**WHAT IS REQUIRED**
Please restate each entry that appears below word for word, without its pictures.

### EXERCISE MATERIAL ###

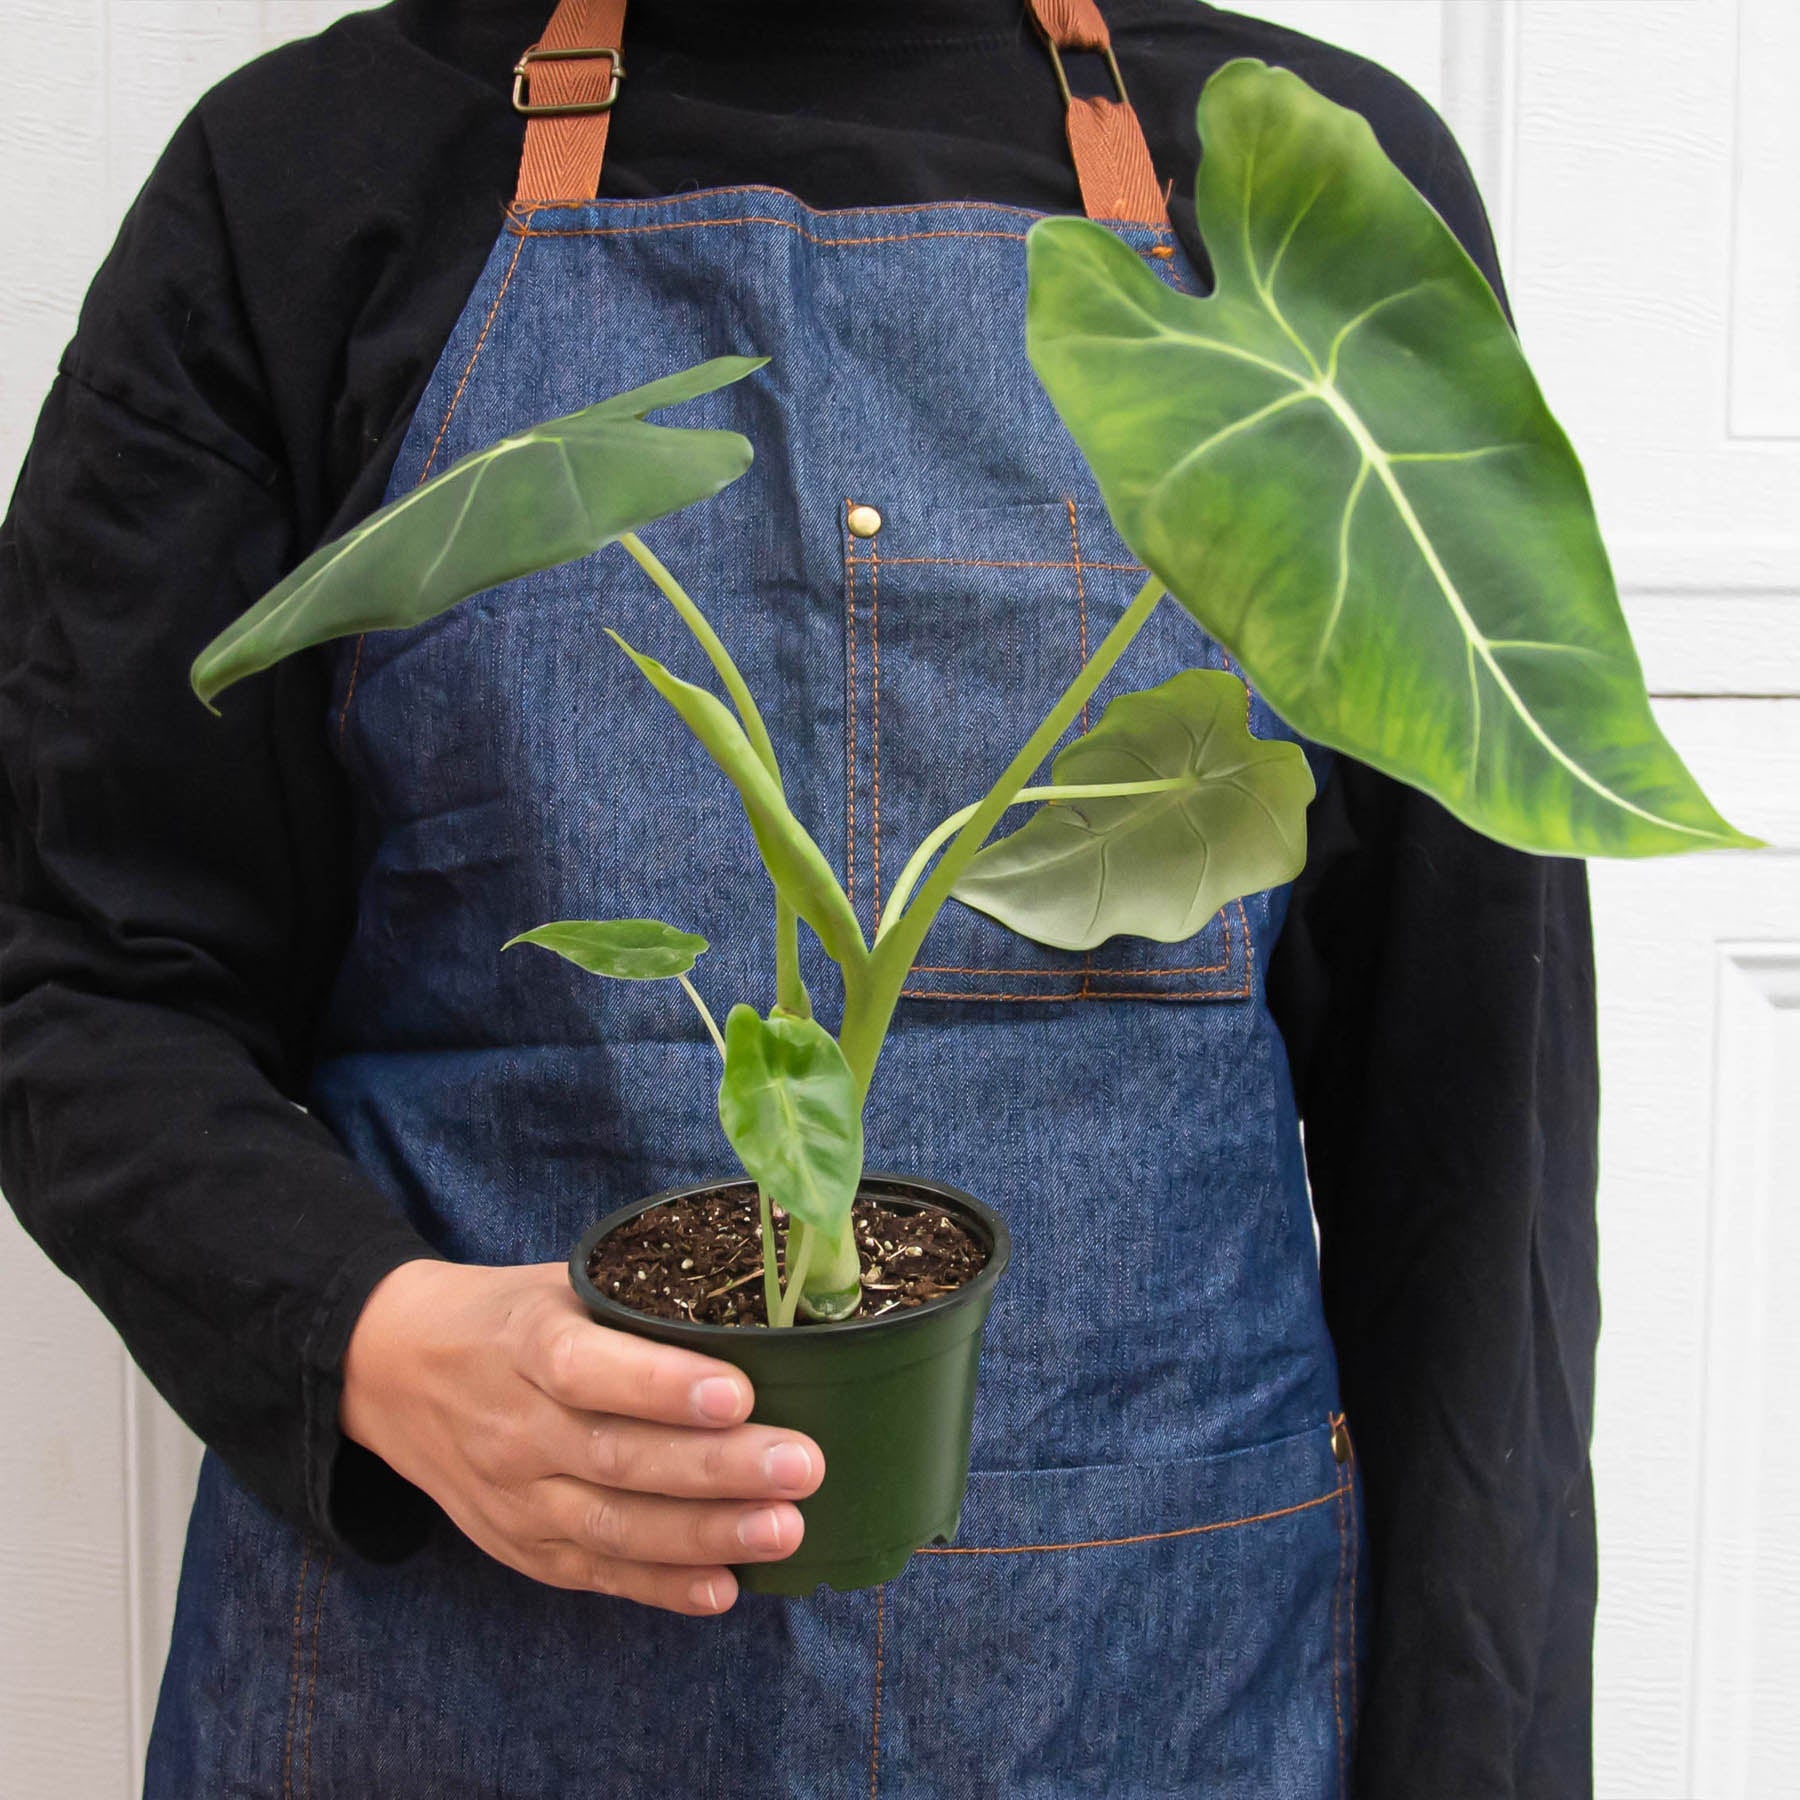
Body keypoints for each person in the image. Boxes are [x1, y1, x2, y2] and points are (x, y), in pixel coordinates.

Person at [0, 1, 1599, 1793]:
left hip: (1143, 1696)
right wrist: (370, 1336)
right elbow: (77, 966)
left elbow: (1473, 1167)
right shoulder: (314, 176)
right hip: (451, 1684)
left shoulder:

###

**SOLUTION**
Body keypoints for each person in the image. Boxes are [x1, y1, x2, y2] and points are (x, y), in pixel coordinates.

Person at [0, 1, 1599, 1793]:
left hip: (1143, 1696)
right wrist: (370, 1336)
right elbow: (77, 966)
left elbow: (1473, 1167)
right shoulder: (314, 176)
right hip: (451, 1684)
left shoulder:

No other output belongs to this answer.